Print the data that follows again, keeping every line exact.

*** DATA UNDER STUDY ***

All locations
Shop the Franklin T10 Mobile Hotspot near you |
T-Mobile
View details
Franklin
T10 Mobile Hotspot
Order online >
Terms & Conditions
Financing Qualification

***

■ **REPLY TO THE TASK**:
All locations
Shop the Franklin T10 Mobile Hotspot near you |
T-Mobile
View details
Franklin
T10 Mobile Hotspot
Order online >
Terms & Conditions
Financing Qualification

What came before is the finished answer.